Resources for using OpenRefine

From iDigBio
Revision as of 20:02, 19 July 2022 by Ekrimmel (talk | contribs) (→‎Why use OpenRefine?)
(diff) ← Older revision | Latest revision (diff) | Newer revision → (diff)
Jump to navigation Jump to search

OpenRefine logo color.png

Why use OpenRefine?

OpenRefine is an open-source tool for manipulating small or large datasets in numerous formats (CSV, JSON, XML, etc.). Because of its low barrier to entry with no prior programming knowledge needed, OpenRefine is an excellent tool for the improvement and maintenance of data integrity for best practices in collections management. Data transformations are reversible and repeatable, and original data are locally preserved. The learning curve for OpenRefine is moderate, with a large community of users and shared knowledge base for help. You can use the resources on this wiki page as a starting point!

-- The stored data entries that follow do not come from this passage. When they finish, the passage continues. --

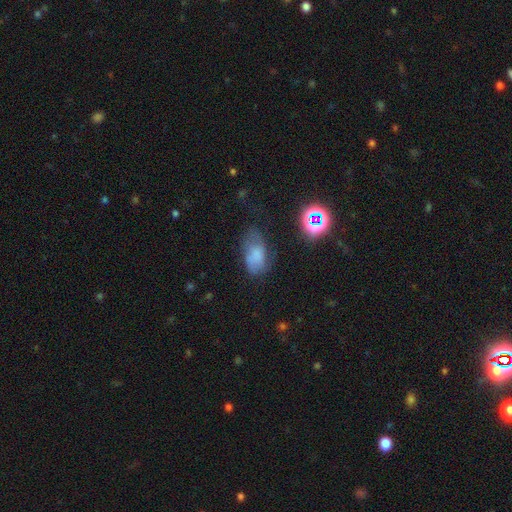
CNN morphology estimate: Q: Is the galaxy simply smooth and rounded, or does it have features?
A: smooth — 63%.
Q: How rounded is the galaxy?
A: in between — 91%.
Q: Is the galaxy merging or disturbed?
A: none — 45%.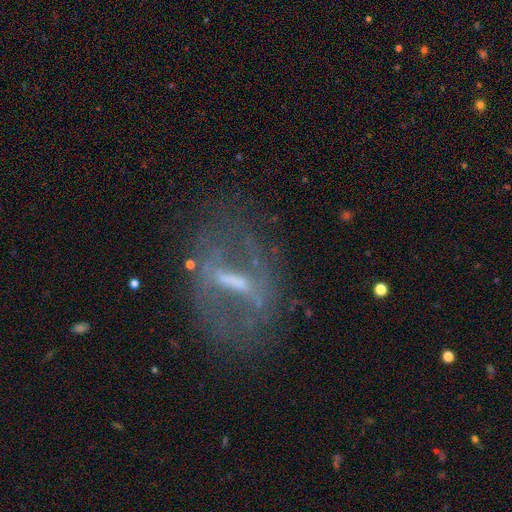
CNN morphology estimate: Smooth or featured?
  - featured or disk: 74% *
  - smooth: 15%
  - star or artifact: 11%
Edge-on disk?
  - no: 79% *
  - yes: 21%
Bar?
  - strong: 62% *
  - weak: 27%
  - no: 11%
Spiral arms?
  - no: 61% *
  - yes: 39%
Bulge size?
  - small: 34% *
  - moderate: 33%
  - none: 26%
  - large: 6%
  - dominant: 1%
Merging?
  - none: 67% *
  - minor disturbance: 16%
  - major disturbance: 15%
  - merger: 3%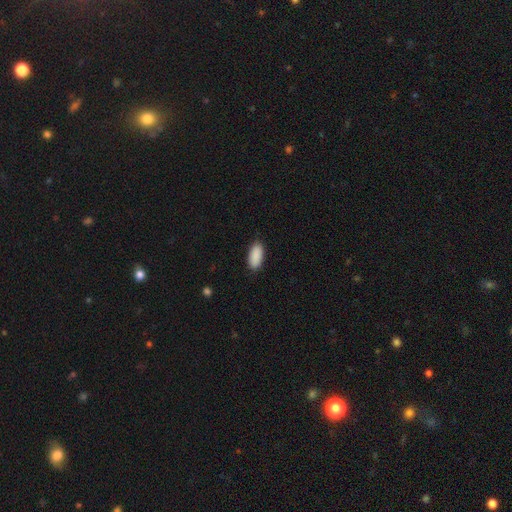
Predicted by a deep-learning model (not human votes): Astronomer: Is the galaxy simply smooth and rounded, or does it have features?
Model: smooth — 91%.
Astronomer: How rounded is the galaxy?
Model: in between — 91%.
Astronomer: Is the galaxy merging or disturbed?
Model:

Note that this wiki page is an extension of a poster: Krimmel, Erica, & Walker, Lindsay J. (2022). Using OpenRefine for natural history collections data. Society for the Preservation of Natural History Collections (SPNHC), Edinburgh, Scotland, UK. Zenodo. https://doi.org/10.5281/zenodo.6574728

When to use OpenRefine

  • For quality control, e.g. to clean recent data entry prior to (or after) database ingestion, or to clean legacy data.
  • For combining and manipulating existing datasets, e.g. to transform or integrate your data with external resources like those in a taxonomic authority or Wikidata.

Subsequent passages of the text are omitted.